» **Your instructions**: Take the data below and extract the lines from the one with "Structures marked on" to the one with "- enhancing-tissue mask", inclusive, exactly as written.

» **Study material**:
'''

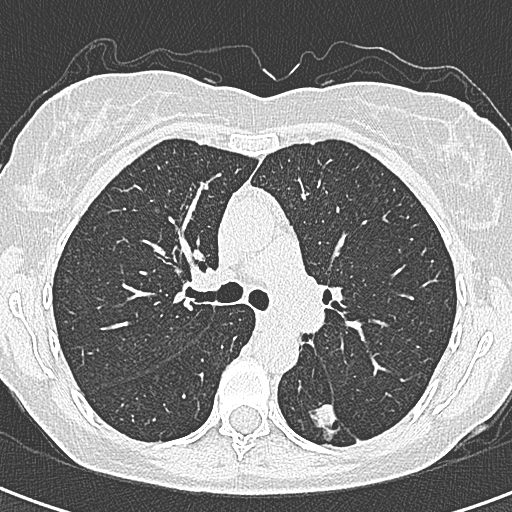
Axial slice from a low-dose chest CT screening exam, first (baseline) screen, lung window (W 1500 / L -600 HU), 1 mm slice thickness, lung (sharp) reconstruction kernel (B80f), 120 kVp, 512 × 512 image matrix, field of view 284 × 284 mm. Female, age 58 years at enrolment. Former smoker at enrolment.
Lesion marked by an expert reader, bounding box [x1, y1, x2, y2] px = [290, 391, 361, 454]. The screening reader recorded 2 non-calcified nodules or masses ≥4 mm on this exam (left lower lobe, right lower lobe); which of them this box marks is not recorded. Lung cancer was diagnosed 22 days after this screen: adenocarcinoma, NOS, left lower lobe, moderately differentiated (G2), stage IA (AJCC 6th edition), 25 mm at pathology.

'''
'''

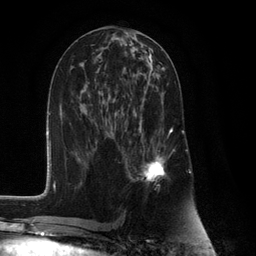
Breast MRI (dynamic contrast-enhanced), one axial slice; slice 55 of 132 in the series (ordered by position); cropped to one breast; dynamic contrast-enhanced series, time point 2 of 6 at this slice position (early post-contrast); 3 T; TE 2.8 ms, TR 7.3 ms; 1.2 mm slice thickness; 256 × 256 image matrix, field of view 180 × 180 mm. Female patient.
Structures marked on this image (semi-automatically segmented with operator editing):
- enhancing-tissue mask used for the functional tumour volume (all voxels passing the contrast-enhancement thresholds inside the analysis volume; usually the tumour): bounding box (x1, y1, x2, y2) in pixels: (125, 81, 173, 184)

'''

» **Task output**:
Structures marked on this image (semi-automatically segmented with operator editing):
- enhancing-tissue mask used for the functional tumour volume (all voxels passing the contrast-enhancement thresholds inside the analysis volume; usually the tumour): bounding box (x1, y1, x2, y2) in pixels: (125, 81, 173, 184)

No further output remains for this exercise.